Backlogs and flaws in the waiver process also have discouraged immigrants from applying.
According to a June 2010 report by the ombudsman for U.S. Citizenship and Immigration Service, federal immigration policy essentially forces foreign nationals to choose between two risky alternatives: a time-consuming process that requires them to leave the United States or "remaining in the shadows."
It can take anywhere from a few weeks to a year or longer to process the waivers, said Tim Counts, a spokesman for U.S. Citizenship and Immigration Service. Most of the applications are processed through the immigration service field office in Ciudad Juarez, Mexico.
Counts said the agency is working to improve the system, but must enforce the rules written by Congress.

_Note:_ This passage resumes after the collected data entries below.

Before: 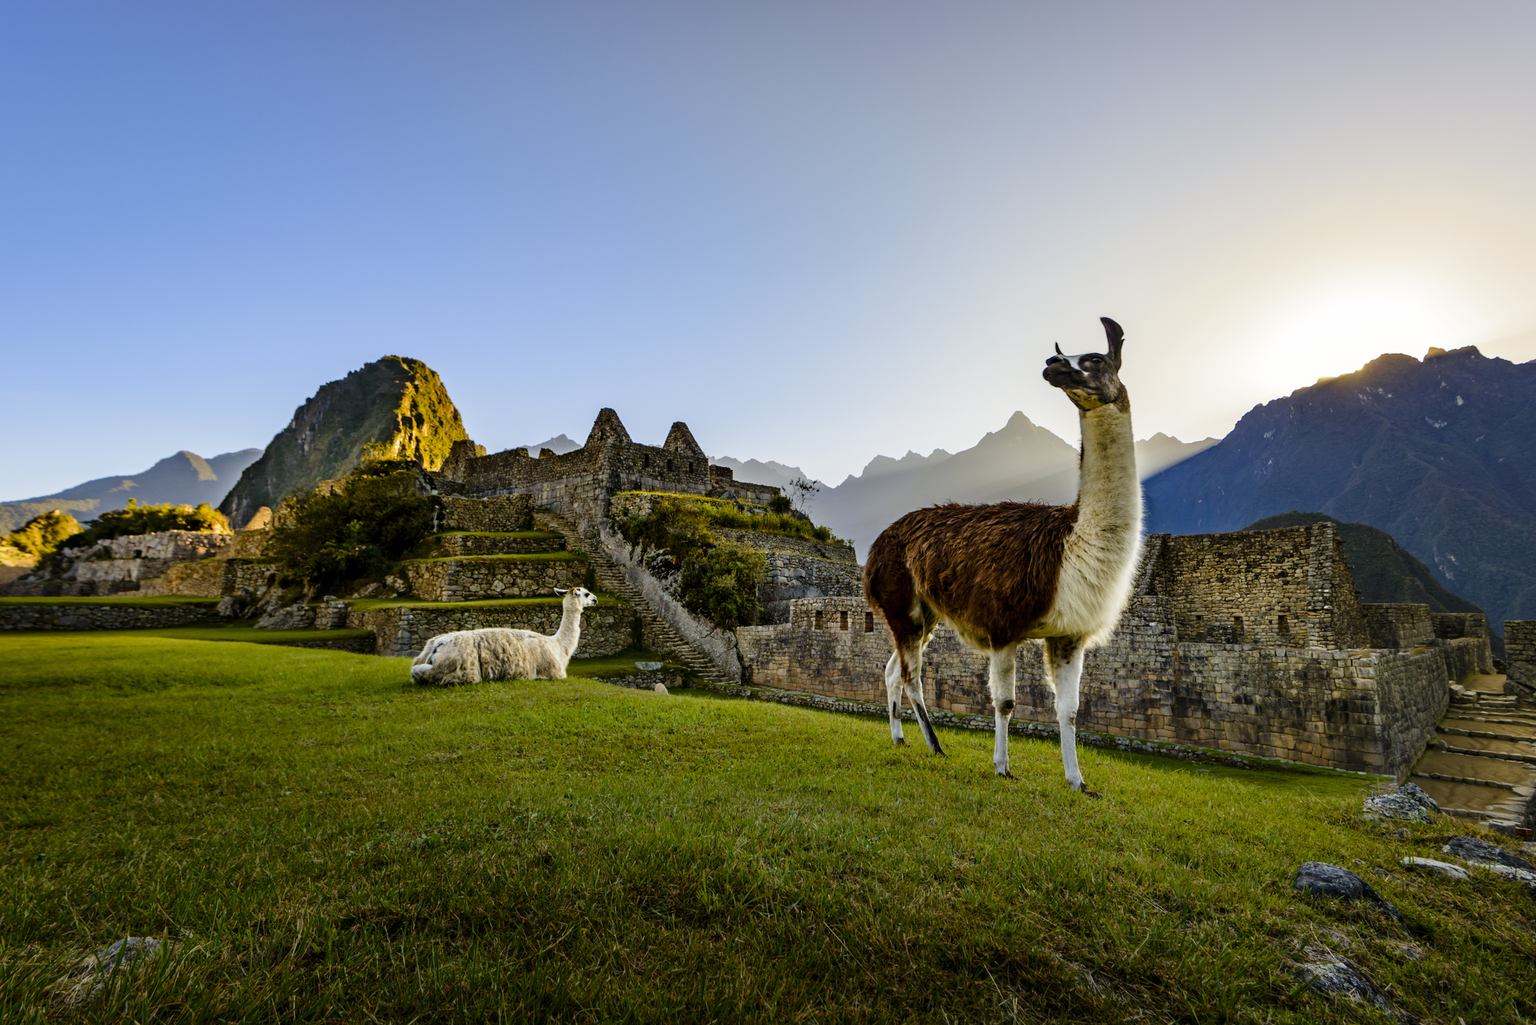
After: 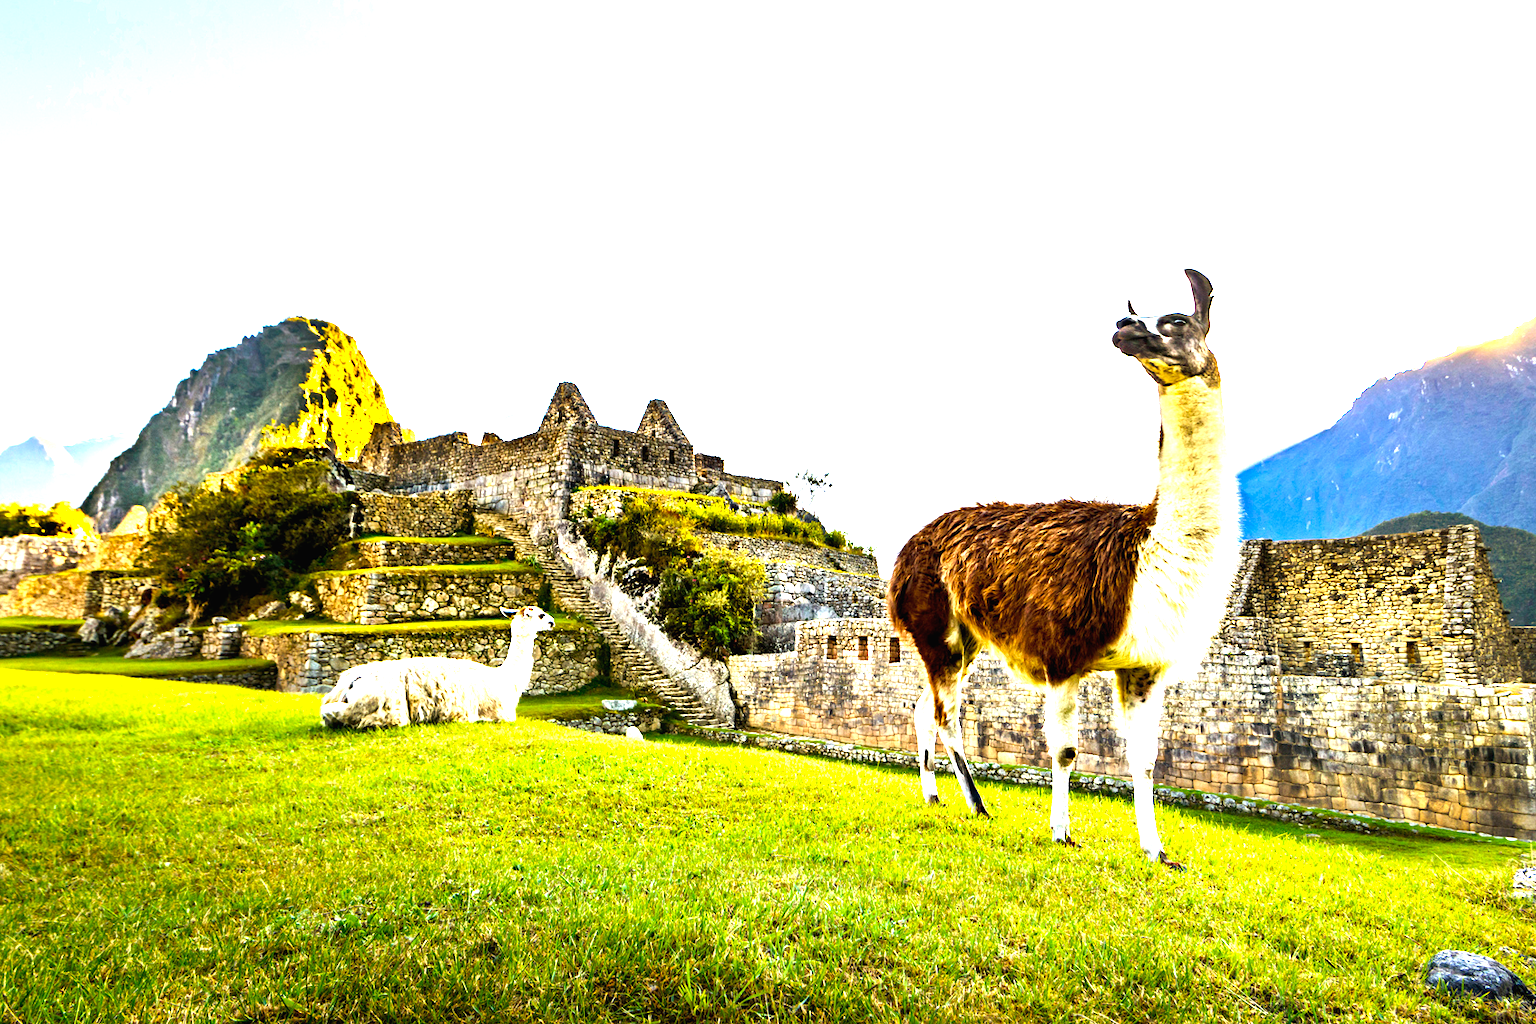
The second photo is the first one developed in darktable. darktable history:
exposure: black level correction 0, exposure 1.388 EV, compensate exposure bias true, compensate highlight preservation false
crop and rotate: left 10.071%, top 10.071%, right 10.02%, bottom 10.02%
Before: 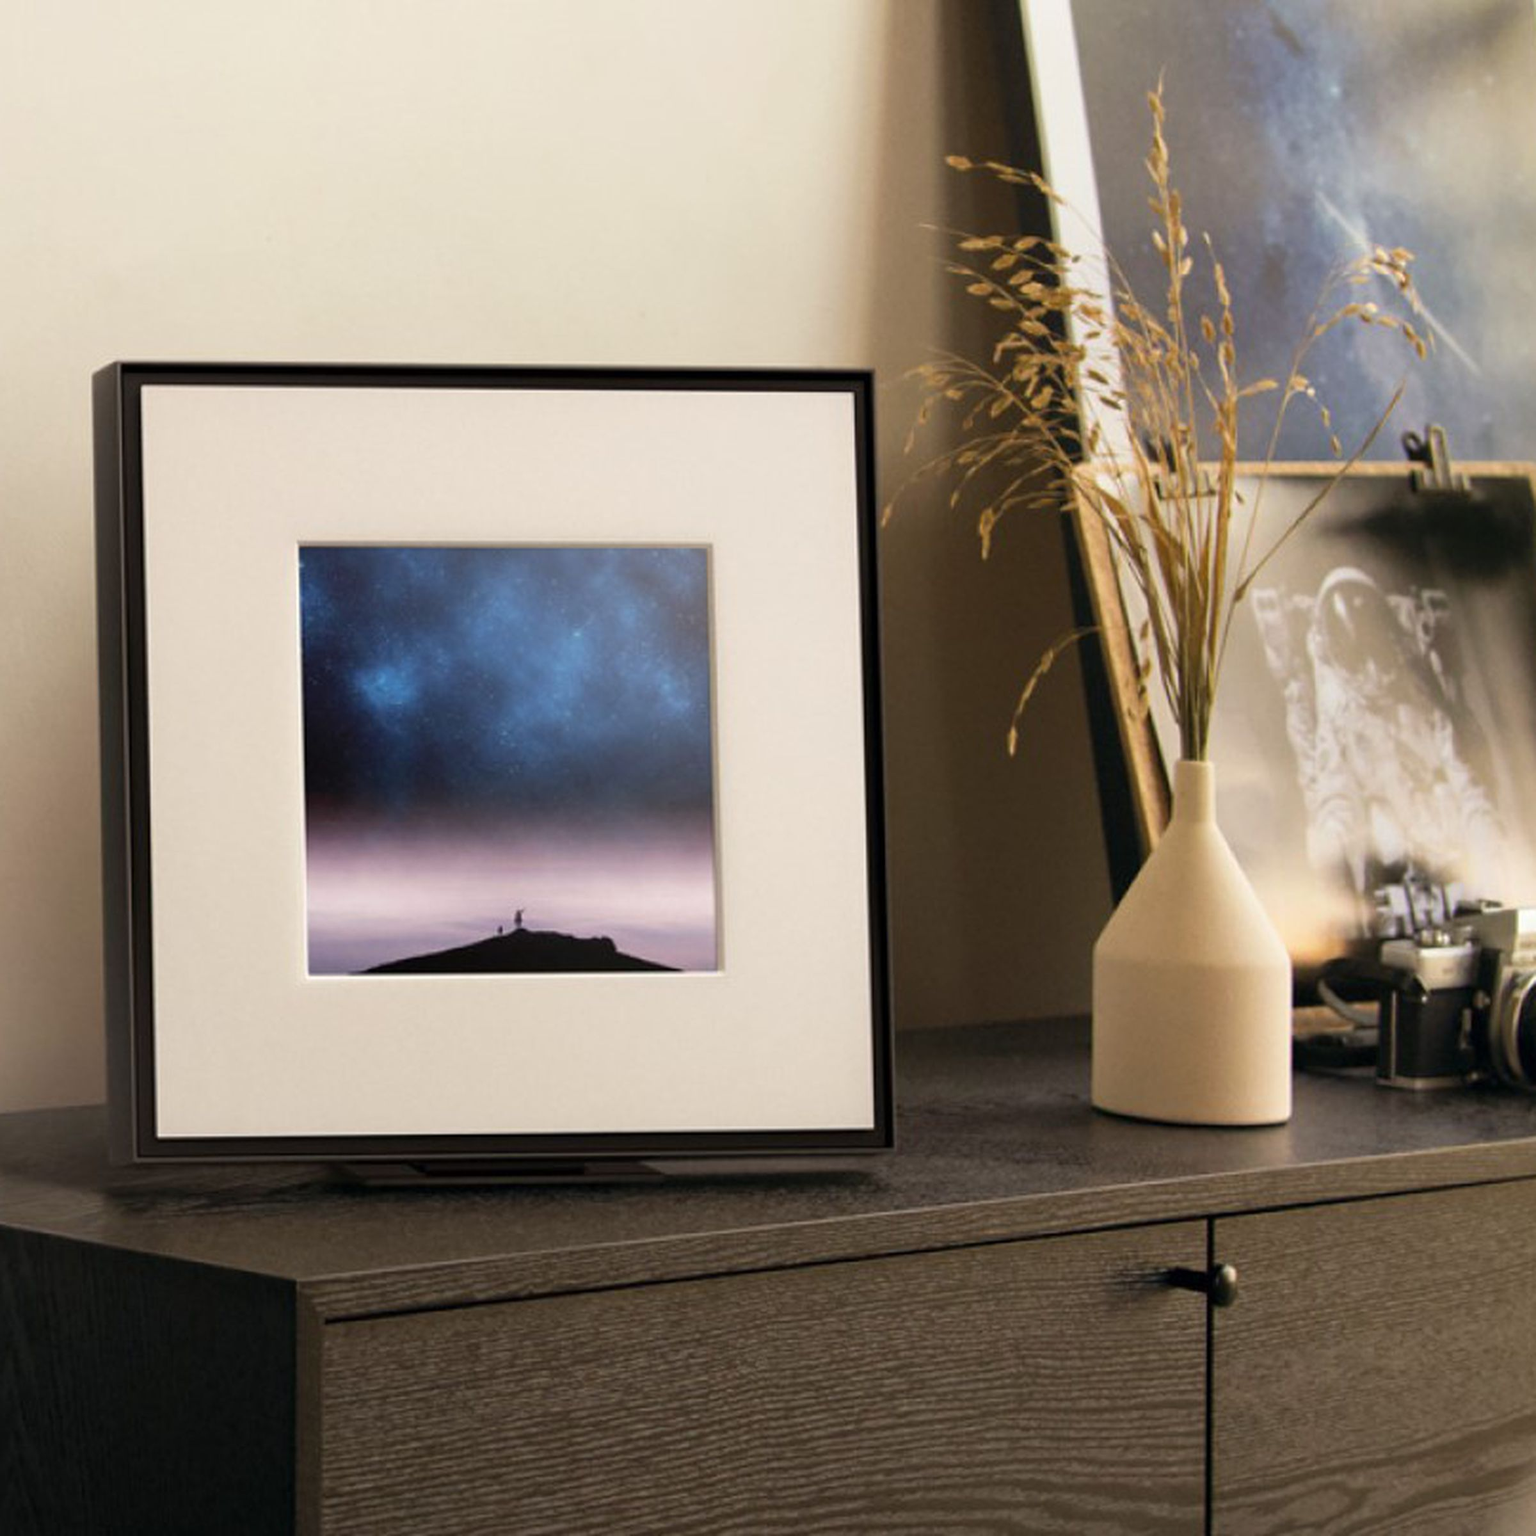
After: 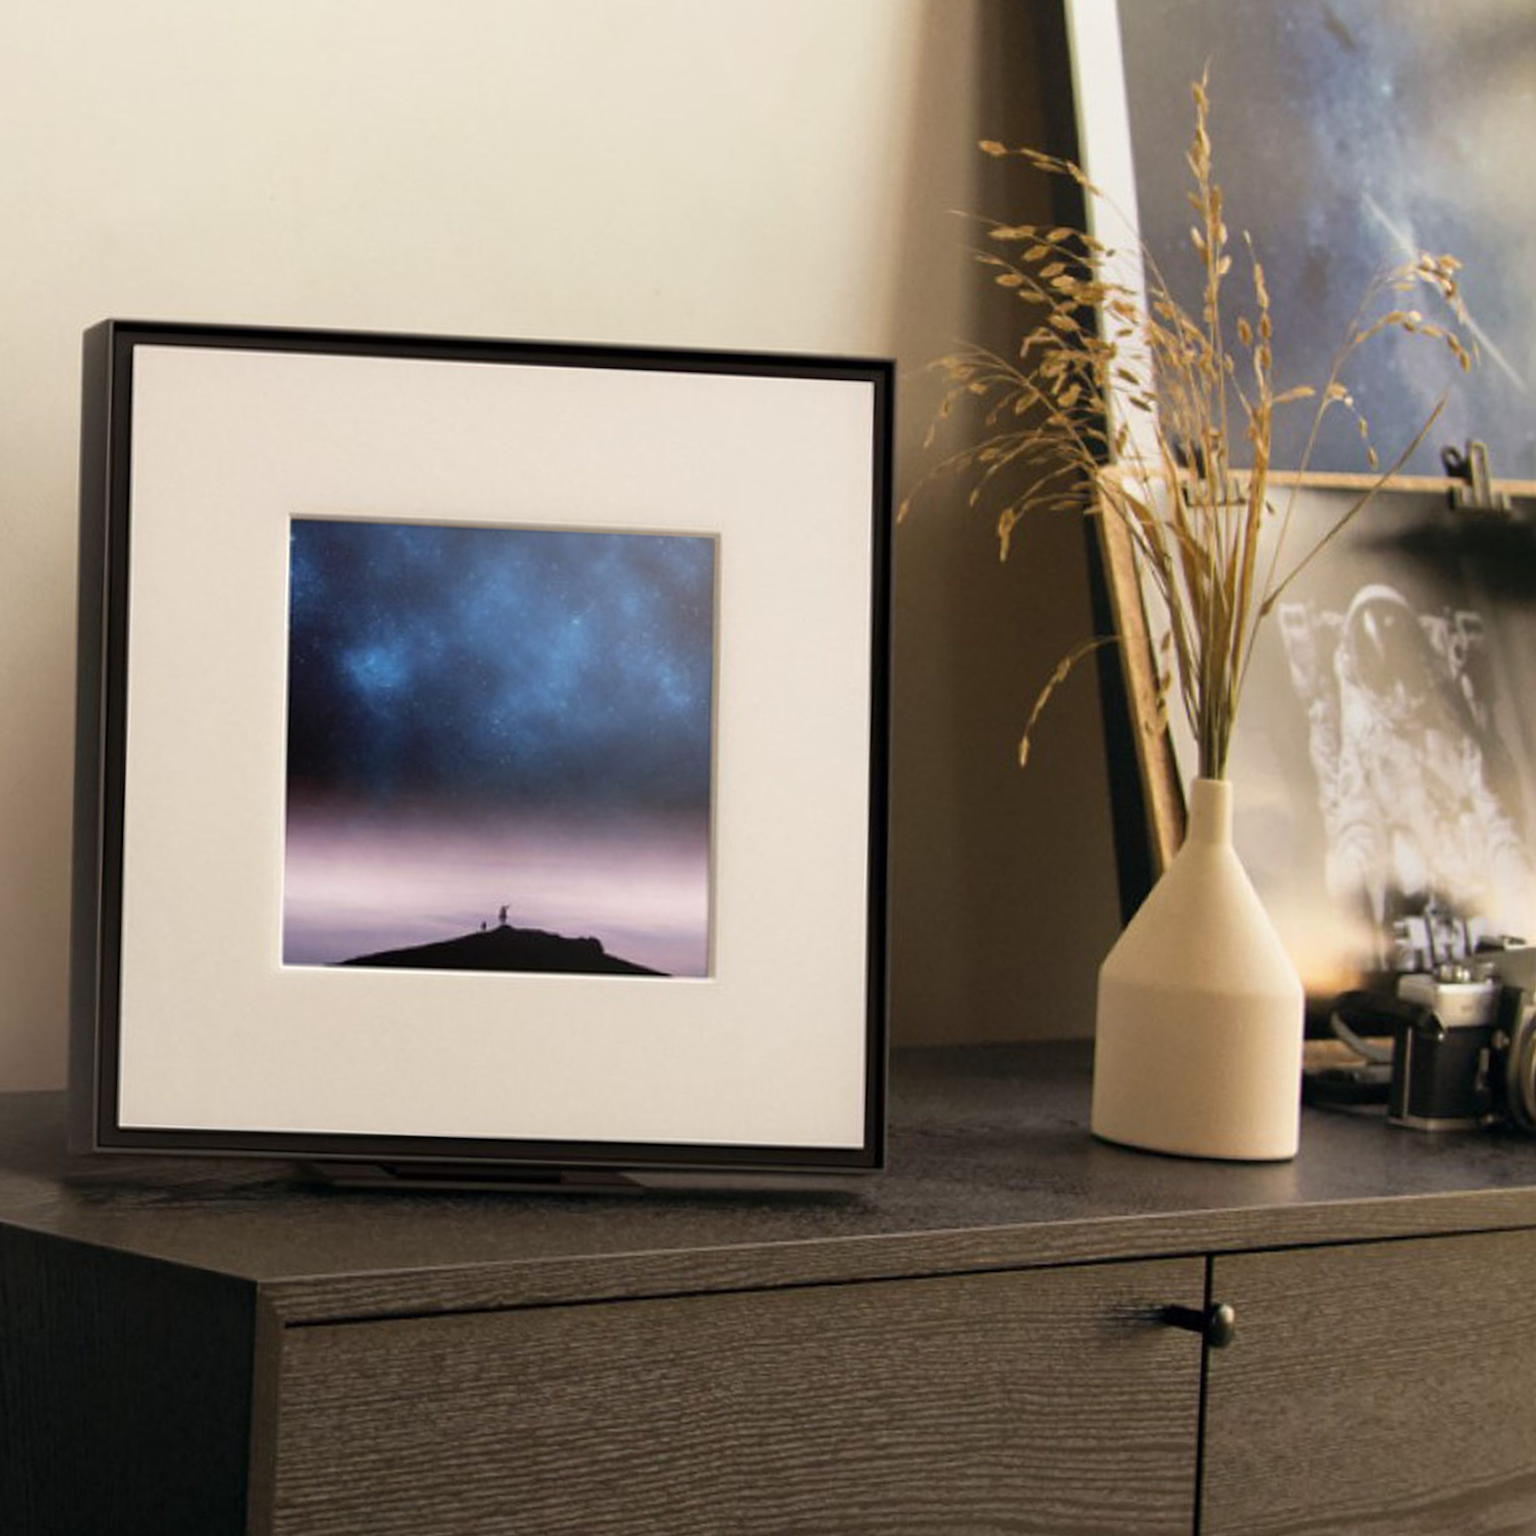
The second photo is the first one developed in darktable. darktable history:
crop and rotate: angle -2.33°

"We do understand the requirements sometimes put applicants in a difficult situation," he said. "But as a federal agency, we are required to implement the law currently in effect. And the law currently in effect requires that those who enter the United States illegally return to their home countries for visa processing."
In Hibbing, Melissa Sundvall said while gunmen killed her son-in-law, she also blames the complexities of the U.S. immigration system, which kept him in El Salvador while officials reviewed his case.
"The bureaucracy kept him in that country longer than he should have," Sundvall said. "And I believe the bureaucracy is actually what ended up killing Charlie."
Last month, her daughter, Alyssa Garcia, moved with her son across the country to South Carolina to pursue a college degree. Garcia said young Mateo looks more and more like his father, a man he hardly knew.